─── VORLIEGENDER TEXT ───

Von der Gummizeit und peinlichen Pausen

Die deutsche Sprache umfasst rund 500 000 Worte – für manches Phänomen fehlt aber dennoch der passende Ausdruck. Von Christian Satorius.
Aus dem reichen Wortschatz der deutschen Sprache haben schon etliche Dichterinnen und Denker die schönsten Wort- und Gedankengebäude erschaffen. Zum „Internationalen Tag der Muttersprache“ seien hier acht Wörter anderer Sprachen vorgestellt, von denen jedes für sich schon eine Geschichte erzählt.
„Utepils“ : Das norwegische Wort lässt sich am besten mit „Draußenbier“ ins Deutsche übersetzen, aber irgendwie klingt das skandinavische Original viel schöner. Ursprünglich ist damit das erste Bier des Jahres gemeint, das man unter freiem Himmel trinken kann, ohne gleich zu erfrieren. Nach Ostern, wenn die Tage wieder länger werden und die Temperaturen allmählich steigen, ist es im hohen Norden zwar immer noch bitterkalt, aber wo ein Wille ist, ist eben auch ein „Utepils“. Heute bezeichnet das Wort jedes Bier, das draußen getrunken wird. Na, dann: Skal!

───

ARBEITSAUFTRAG 1 :: Ersetze in den Einträgen von der Zeile mit „ఛాయ్, పొద్దునూకులు ఏంది వాయ్.“ bis zur Zeile mit „CHECKLIST ZWANGERSCHAP“ das Wort „Ниш“ durch „Београд“, und gib nur diese Zeilen sonst unverändert wieder.

─── AUFGEFÜHRTE EINTRÄGE ───

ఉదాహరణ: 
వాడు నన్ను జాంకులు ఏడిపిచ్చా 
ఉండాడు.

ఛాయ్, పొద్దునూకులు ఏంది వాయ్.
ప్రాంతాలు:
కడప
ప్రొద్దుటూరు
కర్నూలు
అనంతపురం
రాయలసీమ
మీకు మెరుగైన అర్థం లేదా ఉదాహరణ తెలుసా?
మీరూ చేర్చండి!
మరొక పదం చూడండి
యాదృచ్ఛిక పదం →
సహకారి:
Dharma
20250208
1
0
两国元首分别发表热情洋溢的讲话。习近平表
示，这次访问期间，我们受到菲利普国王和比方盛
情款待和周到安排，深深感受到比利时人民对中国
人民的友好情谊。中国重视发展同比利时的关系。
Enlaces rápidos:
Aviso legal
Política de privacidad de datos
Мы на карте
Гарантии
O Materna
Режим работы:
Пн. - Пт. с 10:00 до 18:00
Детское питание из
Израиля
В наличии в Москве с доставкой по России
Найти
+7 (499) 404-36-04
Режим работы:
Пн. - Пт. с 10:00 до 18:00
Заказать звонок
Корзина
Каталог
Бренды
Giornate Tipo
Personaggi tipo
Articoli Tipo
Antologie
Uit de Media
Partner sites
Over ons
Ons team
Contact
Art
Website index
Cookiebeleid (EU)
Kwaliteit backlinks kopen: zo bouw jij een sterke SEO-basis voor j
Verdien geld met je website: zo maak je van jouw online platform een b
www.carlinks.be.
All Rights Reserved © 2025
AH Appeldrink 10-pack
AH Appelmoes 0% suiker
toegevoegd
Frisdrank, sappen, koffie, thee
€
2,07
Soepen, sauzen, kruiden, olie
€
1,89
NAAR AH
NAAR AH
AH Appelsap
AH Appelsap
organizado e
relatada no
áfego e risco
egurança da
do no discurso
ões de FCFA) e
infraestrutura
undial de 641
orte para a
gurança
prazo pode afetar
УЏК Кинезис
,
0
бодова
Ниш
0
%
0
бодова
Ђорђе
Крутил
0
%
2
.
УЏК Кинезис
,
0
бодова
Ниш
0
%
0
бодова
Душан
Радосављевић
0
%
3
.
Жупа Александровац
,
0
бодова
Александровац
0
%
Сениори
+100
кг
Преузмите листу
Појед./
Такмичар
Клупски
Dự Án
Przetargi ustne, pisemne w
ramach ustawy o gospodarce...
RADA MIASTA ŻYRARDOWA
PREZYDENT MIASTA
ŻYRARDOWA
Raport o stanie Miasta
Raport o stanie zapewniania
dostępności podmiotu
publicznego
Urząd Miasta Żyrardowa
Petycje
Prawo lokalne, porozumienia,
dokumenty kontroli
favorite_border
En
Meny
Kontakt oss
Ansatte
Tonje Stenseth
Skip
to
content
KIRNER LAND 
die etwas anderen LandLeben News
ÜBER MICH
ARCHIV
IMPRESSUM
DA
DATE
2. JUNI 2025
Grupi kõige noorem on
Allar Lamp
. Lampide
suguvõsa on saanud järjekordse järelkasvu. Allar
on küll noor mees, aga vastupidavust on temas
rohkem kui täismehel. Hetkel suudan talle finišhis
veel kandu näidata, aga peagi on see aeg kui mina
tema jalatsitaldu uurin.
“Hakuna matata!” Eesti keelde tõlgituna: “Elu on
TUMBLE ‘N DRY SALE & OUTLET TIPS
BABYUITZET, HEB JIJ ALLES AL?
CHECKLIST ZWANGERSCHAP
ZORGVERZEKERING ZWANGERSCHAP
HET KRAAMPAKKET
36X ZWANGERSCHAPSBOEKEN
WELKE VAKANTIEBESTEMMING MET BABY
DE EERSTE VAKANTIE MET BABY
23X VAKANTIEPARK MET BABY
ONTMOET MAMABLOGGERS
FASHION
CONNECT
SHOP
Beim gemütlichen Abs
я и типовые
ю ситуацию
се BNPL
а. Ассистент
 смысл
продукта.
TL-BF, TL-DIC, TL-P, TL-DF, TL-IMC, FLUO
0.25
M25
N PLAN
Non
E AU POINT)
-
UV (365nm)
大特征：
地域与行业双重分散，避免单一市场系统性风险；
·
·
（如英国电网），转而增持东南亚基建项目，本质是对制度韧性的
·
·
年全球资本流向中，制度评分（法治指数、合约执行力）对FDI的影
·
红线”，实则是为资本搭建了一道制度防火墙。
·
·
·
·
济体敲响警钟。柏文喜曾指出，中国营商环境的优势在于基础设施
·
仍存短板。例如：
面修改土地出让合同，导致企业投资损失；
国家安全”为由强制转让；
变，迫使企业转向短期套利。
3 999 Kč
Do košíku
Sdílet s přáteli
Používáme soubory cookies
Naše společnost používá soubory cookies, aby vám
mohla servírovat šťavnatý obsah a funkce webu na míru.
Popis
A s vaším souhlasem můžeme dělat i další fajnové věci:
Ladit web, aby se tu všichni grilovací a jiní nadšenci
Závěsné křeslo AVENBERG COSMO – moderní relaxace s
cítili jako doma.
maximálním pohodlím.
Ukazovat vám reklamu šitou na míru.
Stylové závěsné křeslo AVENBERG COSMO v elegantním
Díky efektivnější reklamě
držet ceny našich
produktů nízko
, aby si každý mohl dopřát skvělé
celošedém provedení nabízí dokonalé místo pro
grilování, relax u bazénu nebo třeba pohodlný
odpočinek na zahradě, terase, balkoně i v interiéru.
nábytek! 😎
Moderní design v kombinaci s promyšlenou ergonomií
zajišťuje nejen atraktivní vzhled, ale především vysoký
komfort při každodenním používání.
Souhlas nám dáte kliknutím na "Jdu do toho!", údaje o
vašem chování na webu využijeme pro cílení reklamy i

───

ARBEITSAUFTRAG 2 ::
Beantworte zum Text über Wörter anderer Sprachen die folgenden Fragen:
(a) Wie viele Wörter umfasst die deutsche Sprache ungefähr?
(b) Zu welchem Anlass werden die acht Wörter vorgestellt?
(c) Was bezeichnet das Wort „Utepils“ heute?

DEINE ANTWORT 1 ::
ఛాయ్, పొద్దునూకులు ఏంది వాయ్.
ప్రాంతాలు:
కడప
ప్రొద్దుటూరు
కర్నూలు
అనంతపురం
రాయలసీమ
మీకు మెరుగైన అర్థం లేదా ఉదాహరణ తెలుసా?
మీరూ చేర్చండి!
మరొక పదం చూడండి
యాదృచ్ఛిక పదం →
సహకారి:
Dharma
20250208
1
0
两国元首分别发表热情洋溢的讲话。习近平表
示，这次访问期间，我们受到菲利普国王和比方盛
情款待和周到安排，深深感受到比利时人民对中国
人民的友好情谊。中国重视发展同比利时的关系。
Enlaces rápidos:
Aviso legal
Política de privacidad de datos
Мы на карте
Гарантии
O Materna
Режим работы:
Пн. - Пт. с 10:00 до 18:00
Детское питание из
Израиля
В наличии в Москве с доставкой по России
Найти
+7 (499) 404-36-04
Режим работы:
Пн. - Пт. с 10:00 до 18:00
Заказать звонок
Корзина
Каталог
Бренды
Giornate Tipo
Personaggi tipo
Articoli Tipo
Antologie
Uit de Media
Partner sites
Over ons
Ons team
Contact
Art
Website index
Cookiebeleid (EU)
Kwaliteit backlinks kopen: zo bouw jij een sterke SEO-basis voor j
Verdien geld met je website: zo maak je van jouw online platform een b
www.carlinks.be.
All Rights Reserved © 2025
AH Appeldrink 10-pack
AH Appelmoes 0% suiker
toegevoegd
Frisdrank, sappen, koffie, thee
€
2,07
Soepen, sauzen, kruiden, olie
€
1,89
NAAR AH
NAAR AH
AH Appelsap
AH Appelsap
organizado e
relatada no
áfego e risco
egurança da
do no discurso
ões de FCFA) e
infraestrutura
undial de 641
orte para a
gurança
prazo pode afetar
УЏК Кинезис
,
0
бодова
Београд
0
%
0
бодова
Ђорђе
Крутил
0
%
2
.
УЏК Кинезис
,
0
бодова
Београд
0
%
0
бодова
Душан
Радосављевић
0
%
3
.
Жупа Александровац
,
0
бодова
Александровац
0
%
Сениори
+100
кг
Преузмите листу
Појед./
Такмичар
Клупски
Dự Án
Przetargi ustne, pisemne w
ramach ustawy o gospodarce...
RADA MIASTA ŻYRARDOWA
PREZYDENT MIASTA
ŻYRARDOWA
Raport o stanie Miasta
Raport o stanie zapewniania
dostępności podmiotu
publicznego
Urząd Miasta Żyrardowa
Petycje
Prawo lokalne, porozumienia,
dokumenty kontroli
favorite_border
En
Meny
Kontakt oss
Ansatte
Tonje Stenseth
Skip
to
content
KIRNER LAND 
die etwas anderen LandLeben News
ÜBER MICH
ARCHIV
IMPRESSUM
DA
DATE
2. JUNI 2025
Grupi kõige noorem on
Allar Lamp
. Lampide
suguvõsa on saanud järjekordse järelkasvu. Allar
on küll noor mees, aga vastupidavust on temas
rohkem kui täismehel. Hetkel suudan talle finišhis
veel kandu näidata, aga peagi on see aeg kui mina
tema jalatsitaldu uurin.
“Hakuna matata!” Eesti keelde tõlgituna: “Elu on
TUMBLE ‘N DRY SALE & OUTLET TIPS
BABYUITZET, HEB JIJ ALLES AL?
CHECKLIST ZWANGERSCHAP

DEINE ANTWORT 2 ::
(a) Rund 500 000 Wörter.
(b) Zum „Internationalen Tag der Muttersprache“.
(c) Jedes Bier, das draußen getrunken wird.